■ Task brief:
Set down the entries below exactly; drop the pictures.

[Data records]
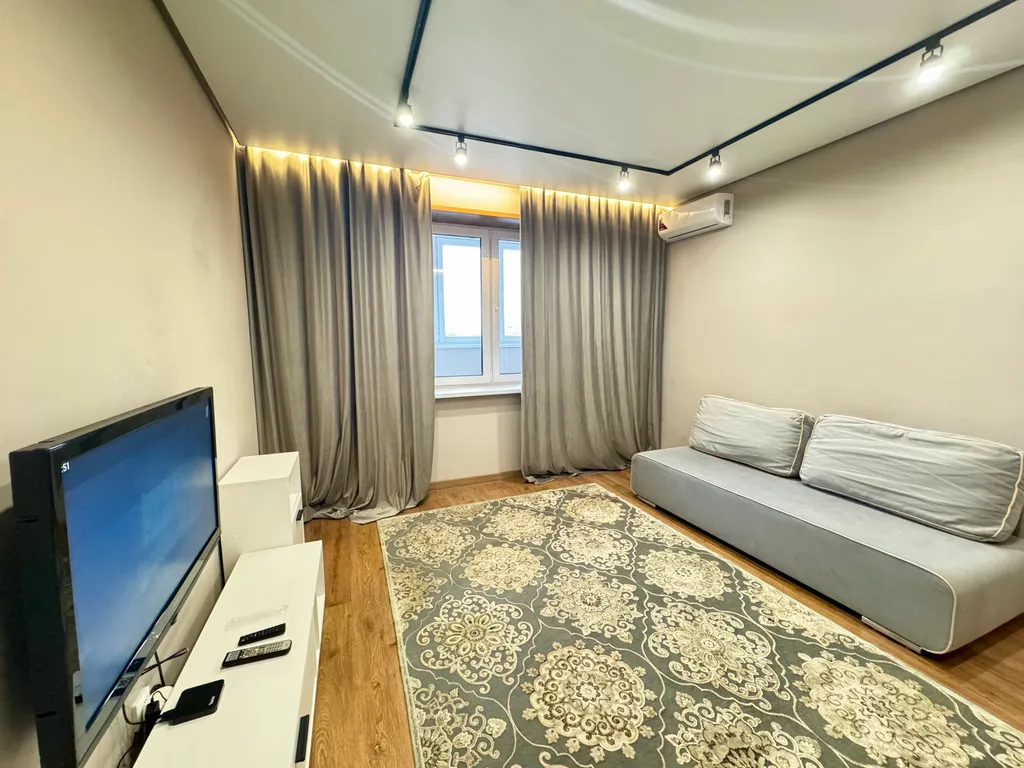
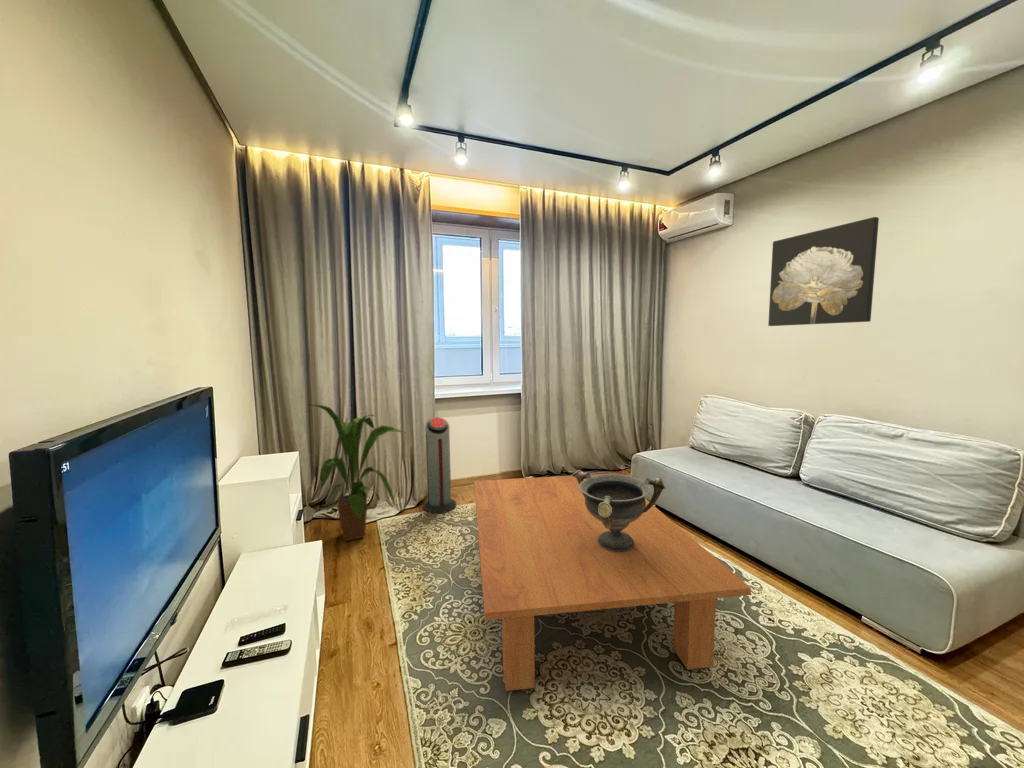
+ house plant [306,404,408,542]
+ decorative bowl [571,469,667,552]
+ coffee table [473,472,752,692]
+ wall art [767,216,880,327]
+ air purifier [422,416,457,514]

■ Answer section:
+ house plant [306,404,408,542]
+ decorative bowl [571,469,667,552]
+ coffee table [473,472,752,692]
+ wall art [767,216,880,327]
+ air purifier [422,416,457,514]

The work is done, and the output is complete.